Ex-Sichuan Official Target of Criminal Inquiry, Top Prosecutor Says
(Beijing) – The country's top prosecutor's office said on April 9 that a criminal investigation into a former vice governor of Sichuan Province who is suspected of taking bribes has started.
Guo Yongxiang, who served as vice governor of the southwestern province from 2006 to 2008, was expelled from the Communist Party the same day, the party's graft fighter said. An investigation into Guo by the Central Discipline Inspection Commission (CDIC) started in June.
The move is part of a major anti-corruption campaign that the party's general secretary, Xi Jinping, announced in January 2013. The campaign is heavily linked to Sichuan, ensnaring senior officials, executives of state-owned companies and tycoons in the province.
The CDIC said on its website that Guo used his position to seek personal benefits and received massive bribes himself or through his son. Guo is also accused of amoral behavior, likely a reference to the keeping of mistresses.
Guo's case is the second involving a vice provincial-level official to be handed to the Supreme People's Procuratorate. The first involved Li Chuncheng, former deputy party secretary of Sichuan.
Guo, 68, was appointed vice governor of Sichuan in January 2006. In 2008, he was given a senior role in the provincial congress, then retired in 2009. He was later made president of the Sichuan Federation of Literary and Art Circles, a non-government organization for writers and artists.
Guo spent the early part of his career in the oil industry. From 1972 to 1998, he worked in the country's second largest oilfield, the Shengli Oilfield, in the eastern province of Shandong. During that time he was an employee of China National Petroleum Corp.
In July 1998, he became the secretary of Zhou Yongkang, who was minister of the then new Ministry of Land and Resources. Zhou has retired from the Politburo Standing Committee, the party's top decision-making body. From 2007 to 2012, Zhou headed the party's Central Politics and Law Committee, which meant he handled the nation's public security affairs.
In January 2000, Guo followed Zhou to Sichuan where he continued to work as his secretary. Zhou was the province's party chief until late 2002, when he went to Beijing as minister of public security. Guo then stayed in Sichuan.
Guo, along with Li Chuncheng and Li Chongxi, the former chairman of the Sichuan's People's Political Consultative Conference, a political advisory body, were three of Zhou's favorite subordinates in Sichuan, several sources tell Caixin. The CDIC started an inquiry into Li Chongxi in December.

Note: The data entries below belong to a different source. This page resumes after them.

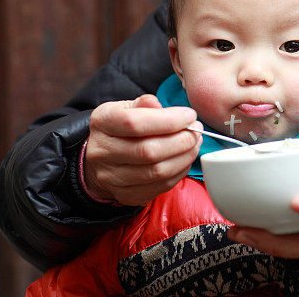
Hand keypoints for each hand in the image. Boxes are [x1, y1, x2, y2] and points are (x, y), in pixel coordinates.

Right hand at [84, 94, 201, 205]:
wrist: (104, 156)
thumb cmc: (122, 127)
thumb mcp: (128, 107)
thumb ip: (145, 104)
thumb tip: (158, 105)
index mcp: (103, 122)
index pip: (135, 123)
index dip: (168, 120)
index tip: (190, 116)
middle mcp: (102, 152)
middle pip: (149, 151)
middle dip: (182, 140)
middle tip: (196, 130)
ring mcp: (112, 177)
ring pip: (157, 172)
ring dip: (185, 156)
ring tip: (195, 143)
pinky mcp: (126, 195)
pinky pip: (161, 186)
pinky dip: (180, 171)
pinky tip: (185, 158)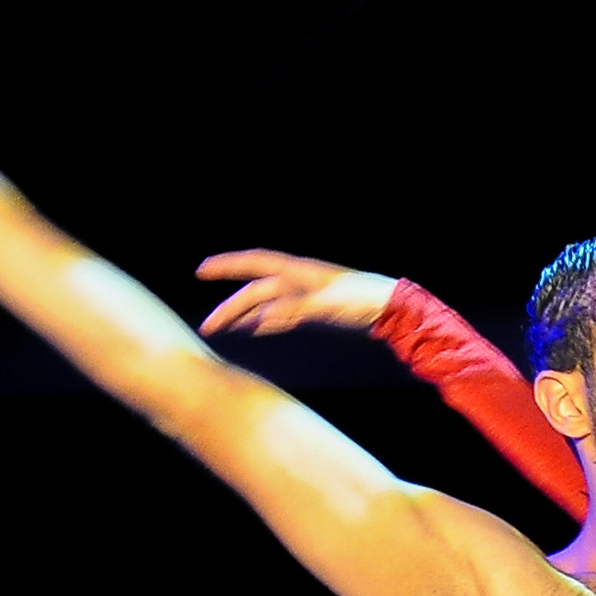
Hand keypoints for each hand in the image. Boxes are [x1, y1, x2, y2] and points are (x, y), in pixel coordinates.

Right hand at [197, 250, 398, 338]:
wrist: (393, 310)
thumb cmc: (363, 300)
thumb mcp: (328, 305)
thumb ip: (294, 309)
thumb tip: (262, 317)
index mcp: (298, 272)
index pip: (255, 264)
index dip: (227, 266)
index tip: (201, 270)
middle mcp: (298, 281)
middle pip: (256, 291)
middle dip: (231, 307)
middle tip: (208, 327)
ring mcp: (306, 296)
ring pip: (267, 305)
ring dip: (245, 317)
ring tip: (223, 332)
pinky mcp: (316, 311)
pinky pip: (283, 316)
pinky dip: (266, 323)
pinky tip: (254, 331)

Officials in Sichuan describe Guo as well-versed in how to succeed as an official in China.
"He was very experienced in officialdom," one official said. "He always had smile on his face and was willing to do small favors."
Another source from the Sichuan government said Guo was trusted by higher leaders, and lower officials saw him as a bridge to those higher officials.
Guo also had wide connections with businesses. As vice governor of Sichuan he oversaw its agriculture, forestry and water projects.
During his tenure, hydropower projects backed by Wu Bing, chairman of Zhongxu (Hong Kong) Ltd., and Zhou Bin, former chairman of Beijing Zhongxu Yangguang Petroleum and Natural Gas Technology Ltd., were approved. Both Wu and Zhou are embroiled in corruption inquiries.
Guo also helped Star Cable Co. Ltd. become a major supplier of CNPC and other state-owned hydropower and energy companies starting in 2004, local media reports say. According to Star Cable's documents, revenue from CNPC accounted for more than 30 percent of Star Cable's revenue in the first half 2013.
An investigation into Li Guangyuan, chairman of Star Cable, started in July, reports say.
The CDIC said in the statement that Guo "used his position to benefit his son's business." Guo's son, Guo Lianxing, registered Beijing Huirun Yangguang Energy Technology Co. in 2010 with 5 million yuan. The company's business ranges from technology services and trade consulting to sales of machinery, electronic equipment and mining products.
Guo Lianxing invested 750,000 yuan in the company while the rest came from Beijing Huisheng Yangguang Investment Co., which is jointly held by Zhan Minli, the mother-in-law of Zhou Bin, and Mi Xiaodong, a former mid-level official at China National Offshore Oil Corp. (CNOOC).
The latter was detained by party discipline officials in October. Sources close to the situation said that Mi was managing oil business for Zhou Bin.
On June 8, 2013, Beijing Huisheng Yangguang had its business registration canceled.